# PASSAGE TO READ

━━━━━━━━━━━━━━━━━━━━━━━━━━━━━━

Starting over
Blank pages all over the place
I was sitting on this chair when I officially handed my resignation, on July 27th, 2022.
After over five years as a full time senior UX designer for a Berlin tech company, and just over ten as a designer, my time had come to an end. I burned out and didn’t know where to go from here, literally and figuratively. At this point, I honestly thought I was only leaving a job and taking a break, but what happened over the following months forced me to face the facts: I was actually leaving a career.
Up until last summer, the plan was to come back and find a full-time designer position, in a Berlin-based company. I can’t tell for sure if I was in South Korea or Japan. Probably somewhere and sometime between the two, but I don’t think it was earlier than that.
One morning, I just wanted to start reminding myself which case studies and projects I could potentially showcase in a portfolio, because I would definitely need to have it ready before applying to open positions. After a short time browsing through folders full of design files, ppt presentations and exports of work documents, something felt off. Something felt really off.
I was mindlessly executing a plan laid out by a burned out version of myself months earlier, and I didn’t agree with this plan anymore. I guess travelling on my own helped me gain just enough peace of mind, clarity and confidence to tell myself: “let’s be real, that’s not what you want for yourself”. No drama, no tears, just a quiet voice asking what I actually wanted. I shut down my laptop and went out for a walk.
I studied Data Analytics and Data Science last autumn, because that’s something I’ve always been curious about, but also as a way to challenge myself. If we’ve worked closely together in the past or if you know me very well, this decision shouldn’t surprise you. Did I enjoy studying a completely new subject? Yes. Did I find it easy? The analytics part was, but the data science part wasn’t. Do I want to make a career out of it?
I’m not definitely rejecting it, and there might be a career path out there where my profile and experience could be a good fit, but I don’t see it as the most likely outcome anymore. I’m glad I got to learn a lot of new things, both conceptually and technically, and these new skills won’t be lost, no matter where I decide to go next. Learning new skills was fun, and allow me to write things like that while sipping on my morning coffee, before starting the day. Just for fun.

━━━━━━━━━━━━━━━━━━━━━━━━━━━━━━

# INPUT DATA
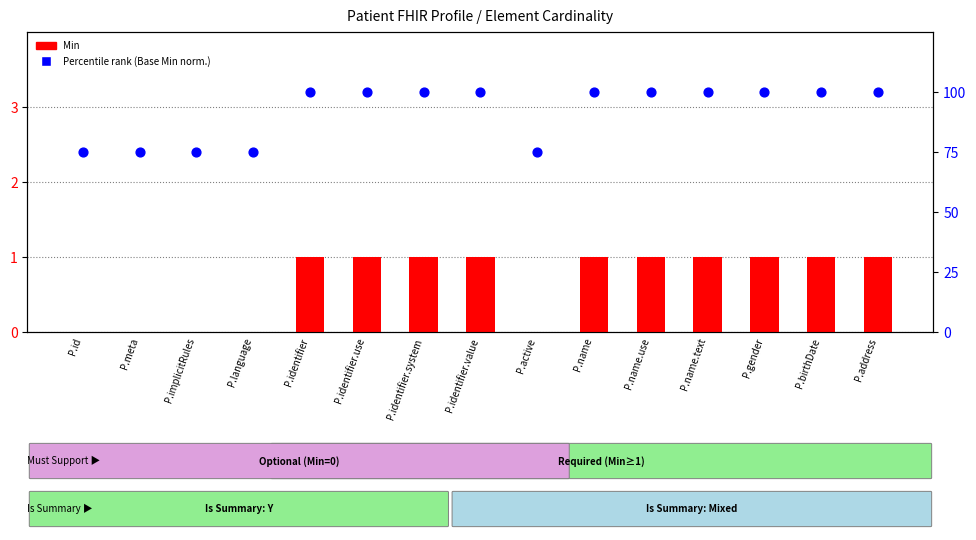

Which series has the widest spread of Y values?

Base Min (percentile rank)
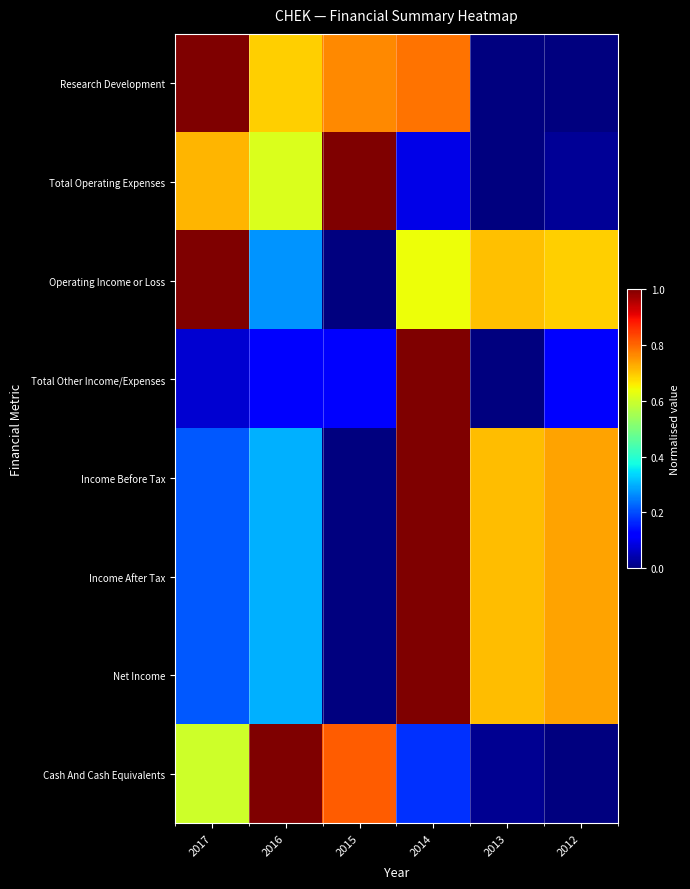

Between 2017 and 2012, which series saw the biggest shift?

Research Development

━━━━━━━━━━━━━━━━━━━━━━━━━━━━━━

# REQUIRED ACTION A
Print the passage titled "Starting over" from "I was mindlessly" up to and including "career out of it?", with no changes.
# REQUIRED ACTION B
In the "Starting over" passage, on what date did the writer officially hand in their resignation?

# OUTPUT A
I was mindlessly executing a plan laid out by a burned out version of myself months earlier, and I didn’t agree with this plan anymore. I guess travelling on my own helped me gain just enough peace of mind, clarity and confidence to tell myself: “let’s be real, that’s not what you want for yourself”. No drama, no tears, just a quiet voice asking what I actually wanted. I shut down my laptop and went out for a walk.
I studied Data Analytics and Data Science last autumn, because that’s something I’ve always been curious about, but also as a way to challenge myself. If we’ve worked closely together in the past or if you know me very well, this decision shouldn’t surprise you. Did I enjoy studying a completely new subject? Yes. Did I find it easy? The analytics part was, but the data science part wasn’t. Do I want to make a career out of it?

# OUTPUT B
July 27th, 2022.